Wie viel hat er bezahlt, bzw. wie viel haben die Nazis an den Besitzer weitergegeben?

Bezahlt hat er ganz sicher nicht den Gegenwert; das wäre damals undenkbar gewesen.

Zu den Vorwürfen: http://www.falter.at/print/F2003_51_2.php

Dieser Text von Peter Menasse, auf den du dich wahrscheinlich beziehst, behauptet übrigens auch nicht, dass er bei der NSDAP war, sondern lediglich, dass ein Schreiben aufgetaucht ist, das "Parteigenosse Sindelar" das Gasthaus zuschanzt. Möglich, dass hier einfach etwas erfunden wurde. Die Dokumente wird sich Menasse aber nicht aus den Fingern gesogen haben, oder?
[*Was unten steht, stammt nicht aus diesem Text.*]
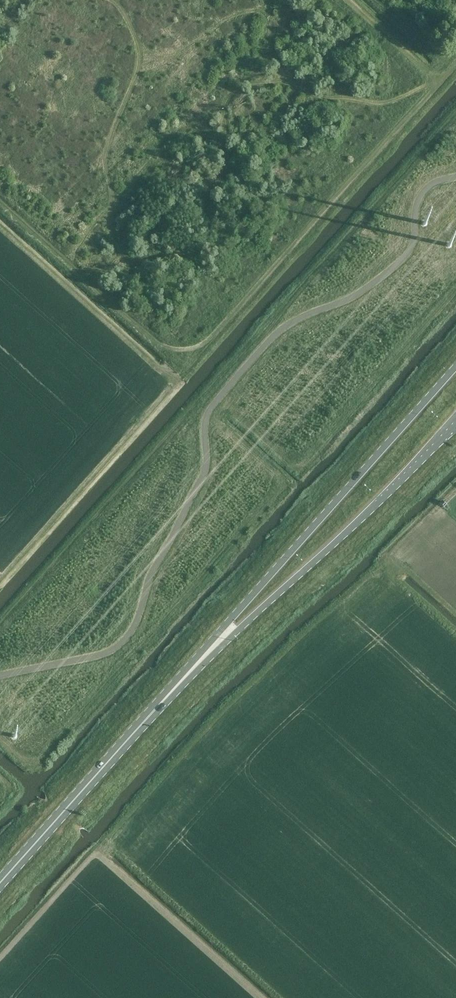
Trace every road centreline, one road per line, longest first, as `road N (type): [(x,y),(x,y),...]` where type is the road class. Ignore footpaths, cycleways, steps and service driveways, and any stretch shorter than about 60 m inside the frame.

Was ich mich persönlich immer noch frage: Warum hat er nicht für die Deutschen gespielt? Wie waren die Umstände seines Todes?

Vielleicht wollte er einfach nicht, aus welchen Gründen auch immer. Der Mythos, dass er sich wegen der Nazis das Leben genommen hätte, ist aber trotzdem nichts, woran man sich halten sollte.

Der Inhalt der letzten beiden Absätze war schon am 50. Todestag ein alter Hut. :sleepy: :zzz:

Jo. Dass er der "Papierene" hieß und viele Tore geschossen hat, wahrscheinlich schon am zehnten. Und?